(DOCUMENT EXCERPT)

That’s something I’ve thought about a lot, too. I take those same notes, mostly in my phone, and I constantly question their significance. Are they worth writing about? Will anyone care about my story? Before all of his family tragedy, Eggers was just a guy. He didn’t choose to experience trauma—it overtook him and it changed the course of his life. 22 has come and gone for me, and I’ve experienced light trauma at worst. I’m lucky. I have a choice. But I still haven’t opened that window on the sunny day, because I’ve allowed myself to believe that enough light is shining in without going through the effort of getting up and heaving it open. Eggers is actively inspiring me to write my own story, even if it undoubtedly pales in comparison to his.
Another reason why he inspires me is because he spent his 20s exactly where I spent mine. Roughly the same age range, too. At 22, I was 4 years into my stint in the Bay Area, and ready for a change of scenery from the shitty Berkeley apartments I’d been hopping around. I spent the next 4 in San Francisco, and one after that in Oakland. I didn’t have a little brother in tow, but I did always have some intangible force holding me back from truly enjoying the place. Eggers says something about the landlord for his workspace on p. 169 that I think applies to much of my nine years there: “But it’s not like anyone here, in San Francisco, in this building, is going to tell you you’re wasting your time.”

(End DOCUMENT EXCERPT)
(DATA EXTRACT)

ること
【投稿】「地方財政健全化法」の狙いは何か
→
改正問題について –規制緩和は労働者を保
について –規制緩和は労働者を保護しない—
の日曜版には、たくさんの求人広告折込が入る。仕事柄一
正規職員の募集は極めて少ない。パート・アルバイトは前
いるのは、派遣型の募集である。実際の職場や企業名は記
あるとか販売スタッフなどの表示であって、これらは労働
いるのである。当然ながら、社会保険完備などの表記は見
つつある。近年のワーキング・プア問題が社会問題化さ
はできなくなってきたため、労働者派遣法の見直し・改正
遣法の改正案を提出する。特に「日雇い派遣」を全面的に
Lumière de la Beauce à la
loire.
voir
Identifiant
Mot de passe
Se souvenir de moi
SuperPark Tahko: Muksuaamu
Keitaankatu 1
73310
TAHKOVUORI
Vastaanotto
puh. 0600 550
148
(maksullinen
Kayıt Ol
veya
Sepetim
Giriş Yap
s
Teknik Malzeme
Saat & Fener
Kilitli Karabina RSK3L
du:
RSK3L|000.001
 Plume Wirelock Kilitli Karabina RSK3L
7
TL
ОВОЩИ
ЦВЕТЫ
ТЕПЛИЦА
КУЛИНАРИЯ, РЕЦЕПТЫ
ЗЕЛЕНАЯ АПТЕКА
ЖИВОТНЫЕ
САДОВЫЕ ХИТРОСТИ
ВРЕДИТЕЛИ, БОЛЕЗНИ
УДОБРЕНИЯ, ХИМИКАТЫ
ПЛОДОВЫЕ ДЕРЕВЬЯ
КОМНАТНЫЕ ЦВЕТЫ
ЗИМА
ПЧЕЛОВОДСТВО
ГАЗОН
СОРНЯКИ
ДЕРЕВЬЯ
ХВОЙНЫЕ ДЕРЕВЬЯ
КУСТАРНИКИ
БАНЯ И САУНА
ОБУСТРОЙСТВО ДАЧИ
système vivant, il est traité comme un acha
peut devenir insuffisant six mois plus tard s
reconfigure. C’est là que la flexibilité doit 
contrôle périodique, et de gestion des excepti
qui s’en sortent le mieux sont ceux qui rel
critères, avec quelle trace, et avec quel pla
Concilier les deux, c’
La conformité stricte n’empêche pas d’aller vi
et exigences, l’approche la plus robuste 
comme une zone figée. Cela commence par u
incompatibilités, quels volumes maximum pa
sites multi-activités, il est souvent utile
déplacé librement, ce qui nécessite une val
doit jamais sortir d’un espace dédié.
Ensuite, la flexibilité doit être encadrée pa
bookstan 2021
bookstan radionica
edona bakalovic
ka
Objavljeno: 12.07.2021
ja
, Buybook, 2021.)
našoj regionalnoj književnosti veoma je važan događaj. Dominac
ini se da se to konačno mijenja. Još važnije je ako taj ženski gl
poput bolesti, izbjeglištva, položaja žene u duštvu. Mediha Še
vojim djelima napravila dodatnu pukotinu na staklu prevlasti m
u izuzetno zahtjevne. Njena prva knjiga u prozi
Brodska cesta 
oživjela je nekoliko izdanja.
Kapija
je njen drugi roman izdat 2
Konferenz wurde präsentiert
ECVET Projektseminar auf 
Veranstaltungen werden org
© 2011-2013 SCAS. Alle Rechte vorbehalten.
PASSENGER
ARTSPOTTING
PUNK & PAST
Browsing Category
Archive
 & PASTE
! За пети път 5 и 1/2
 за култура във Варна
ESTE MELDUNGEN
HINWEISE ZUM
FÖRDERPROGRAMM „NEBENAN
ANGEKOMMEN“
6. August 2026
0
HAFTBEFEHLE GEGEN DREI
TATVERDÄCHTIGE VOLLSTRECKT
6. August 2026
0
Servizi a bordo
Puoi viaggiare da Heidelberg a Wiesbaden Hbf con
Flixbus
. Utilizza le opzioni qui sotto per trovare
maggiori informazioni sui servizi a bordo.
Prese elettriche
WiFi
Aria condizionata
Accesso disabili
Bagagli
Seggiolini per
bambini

(End DATA EXTRACT)

■ **TRY IT**: Reproduce the passage above about Eggers word for word, from its first sentence to its last.

■ **SOLUTION FOR THIS PROBLEM**:
That’s something I’ve thought about a lot, too. I take those same notes, mostly in my phone, and I constantly question their significance. Are they worth writing about? Will anyone care about my story? Before all of his family tragedy, Eggers was just a guy. He didn’t choose to experience trauma—it overtook him and it changed the course of his life. 22 has come and gone for me, and I’ve experienced light trauma at worst. I’m lucky. I have a choice. But I still haven’t opened that window on the sunny day, because I’ve allowed myself to believe that enough light is shining in without going through the effort of getting up and heaving it open. Eggers is actively inspiring me to write my own story, even if it undoubtedly pales in comparison to his.
Another reason why he inspires me is because he spent his 20s exactly where I spent mine. Roughly the same age range, too. At 22, I was 4 years into my stint in the Bay Area, and ready for a change of scenery from the shitty Berkeley apartments I’d been hopping around. I spent the next 4 in San Francisco, and one after that in Oakland. I didn’t have a little brother in tow, but I did always have some intangible force holding me back from truly enjoying the place. Eggers says something about the landlord for his workspace on p. 169 that I think applies to much of my nine years there: “But it’s not like anyone here, in San Francisco, in this building, is going to tell you you’re wasting your time.”